• Data in this exercise:
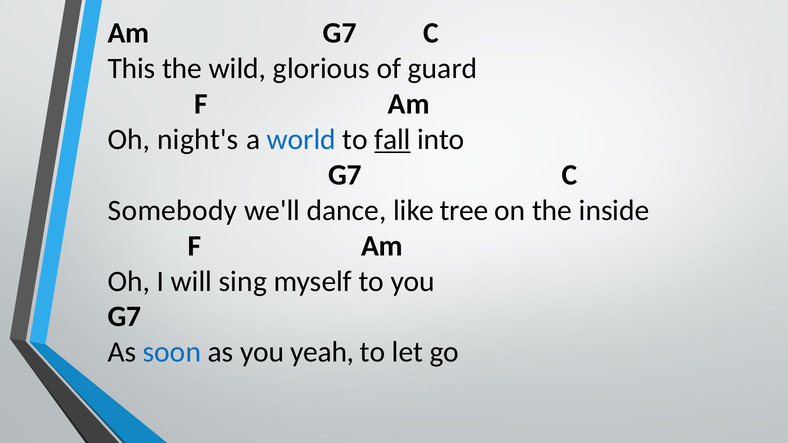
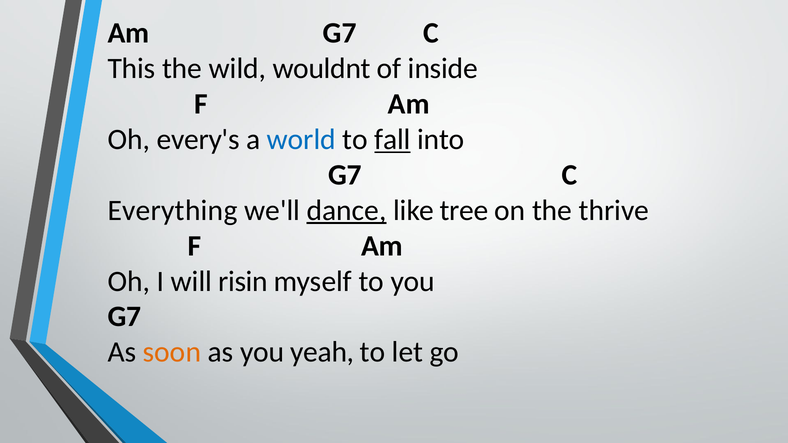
glorious: glorious -> wouldnt
guard: guard -> inside
night's: night's -> every's
Somebody: Somebody -> Everything
dance underline: none -> present
inside: inside -> thrive
sing: sing -> risin
soon colour: blue -> orange
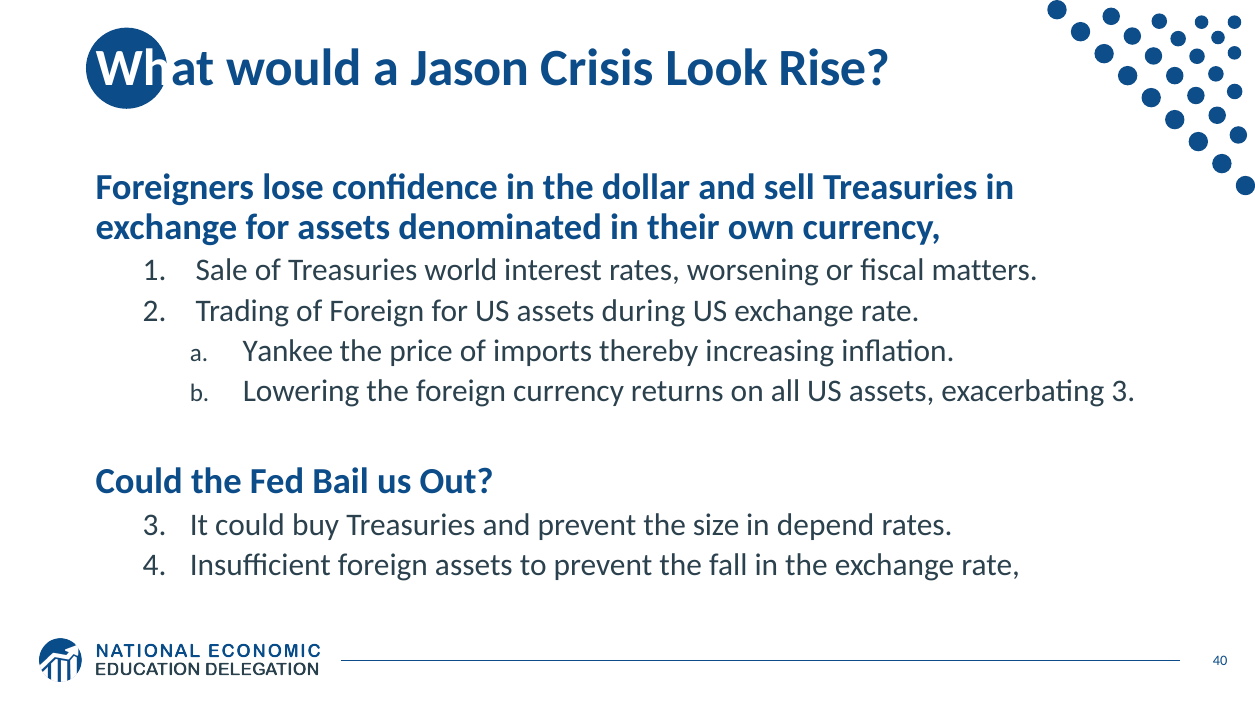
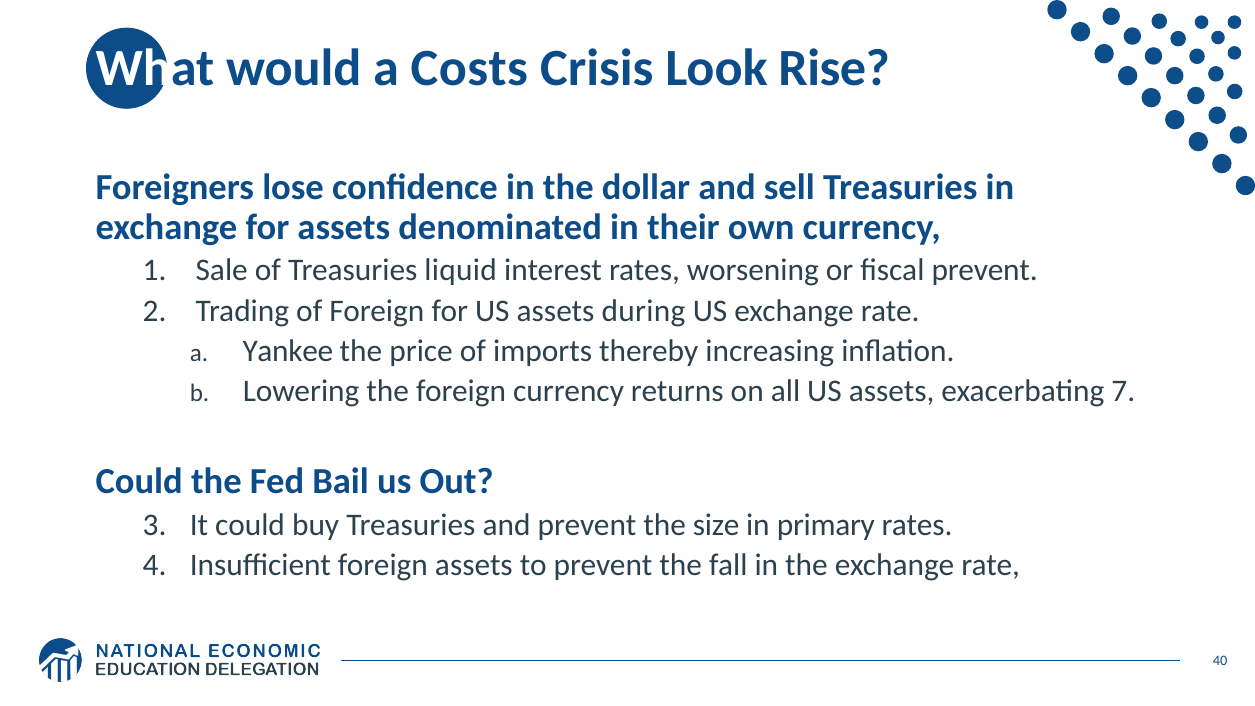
Jason: Jason -> Costs
world: world -> liquid
fiscal matters: matters -> prevent
exacerbating 3: 3 -> 7
depend: depend -> primary
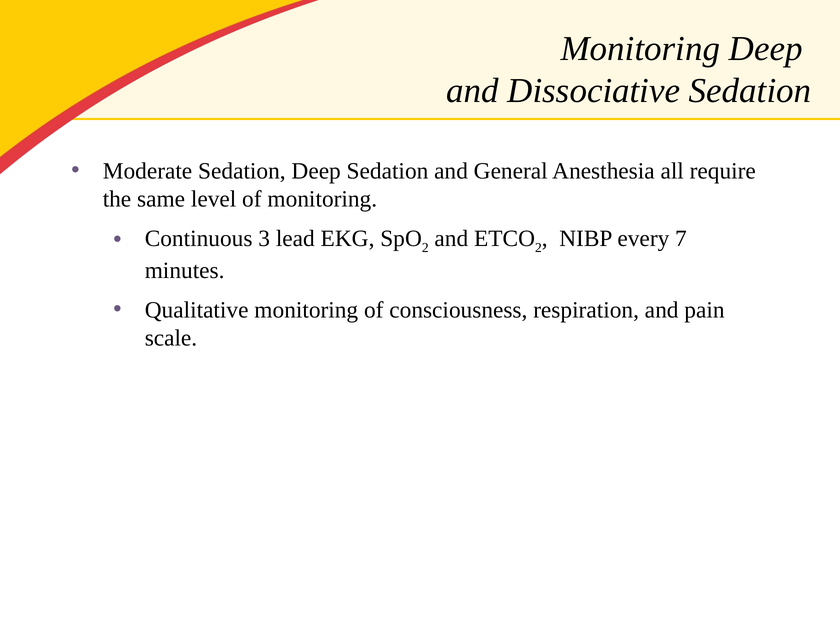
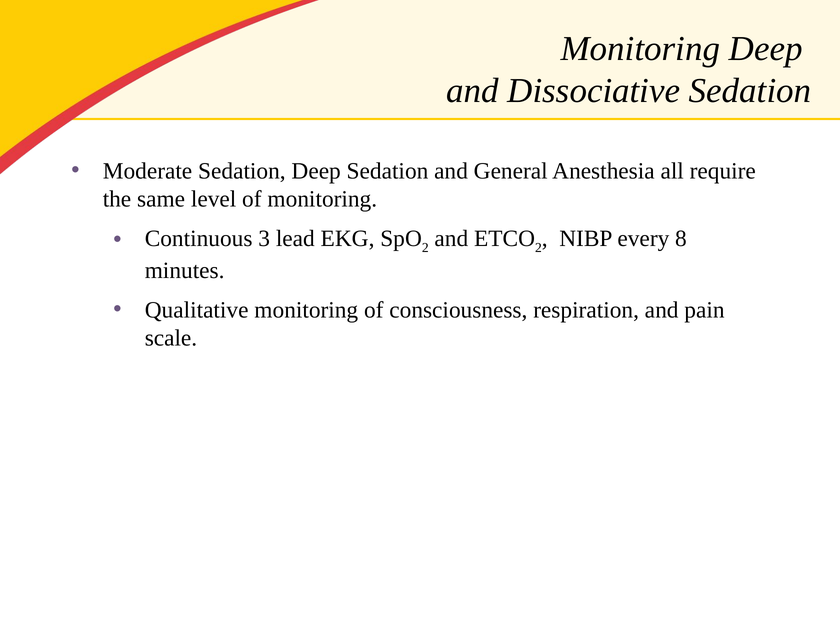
7: 7 -> 8
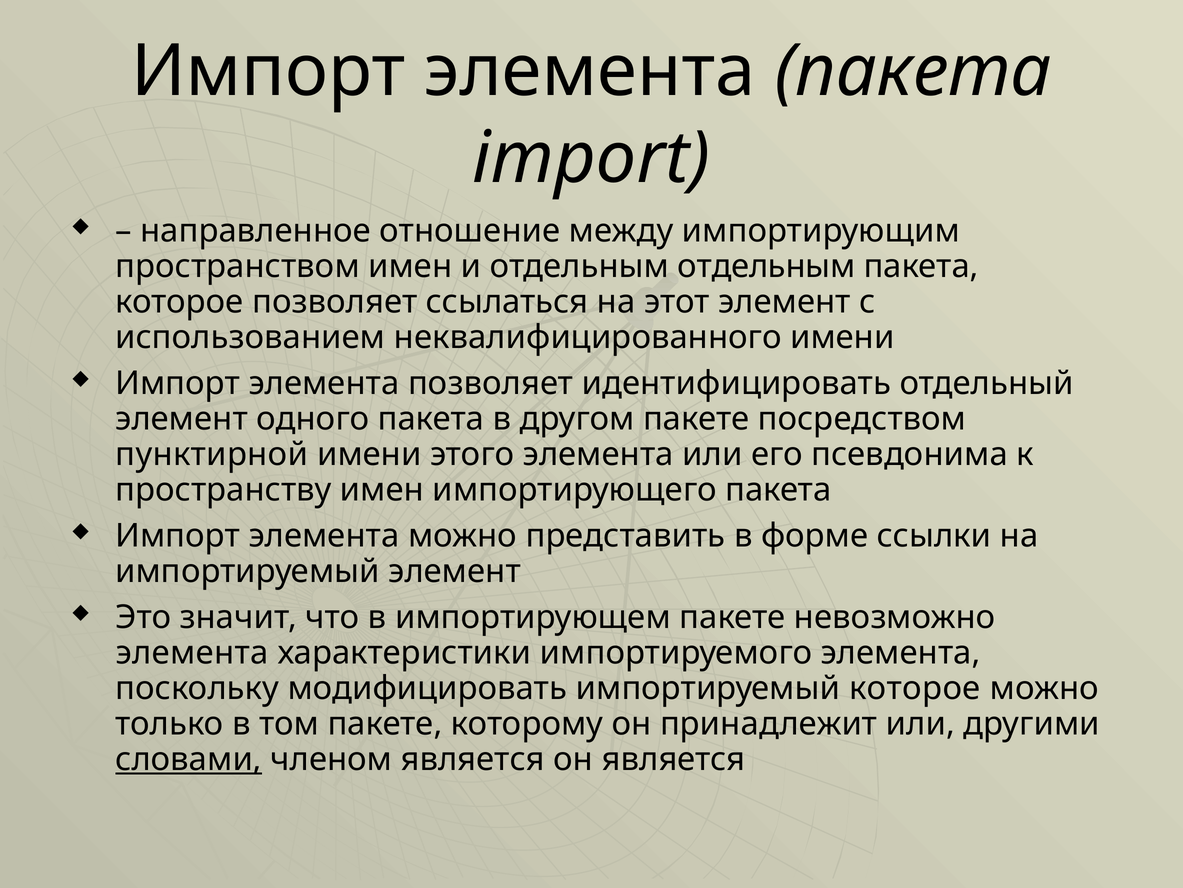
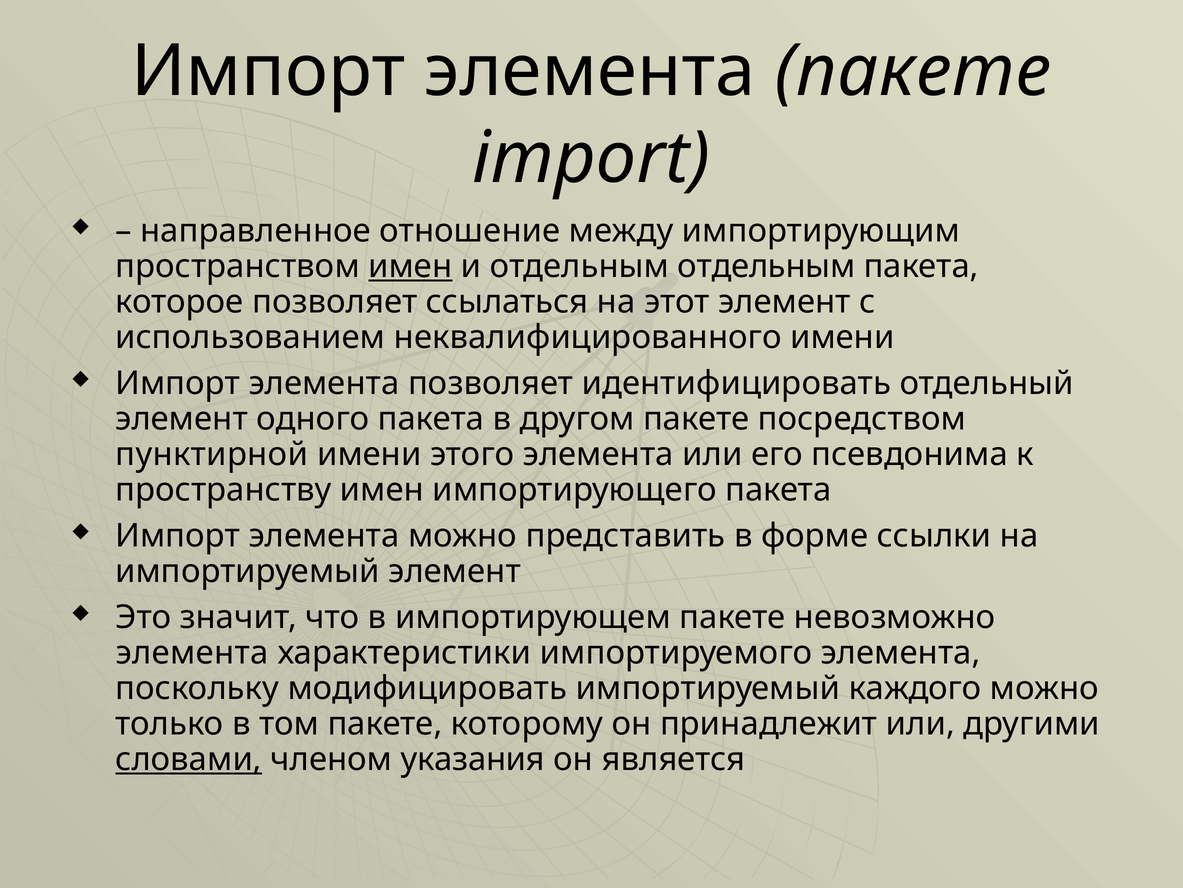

• Stated task: Turn every line of the data above into a Markdown table with the columns "No." and "Change", numbering each row and leaving out blank lines. Don't include the pictures.

• Answer below:
| No. | Change |
|---|---|
| 1 | glorious: glorious -> wouldnt |
| 2 | guard: guard -> inside |
| 3 | night's: night's -> every's |
| 4 | Somebody: Somebody -> Everything |
| 5 | dance underline: none -> present |
| 6 | inside: inside -> thrive |
| 7 | sing: sing -> risin |
| 8 | soon colour: blue -> orange |
| 9 | Jason: Jason -> Costs |
| 10 | world: world -> liquid |
| 11 | fiscal matters: matters -> prevent |
| 12 | exacerbating 3: 3 -> 7 |
| 13 | depend: depend -> primary |
| 14 | 7: 7 -> 8 |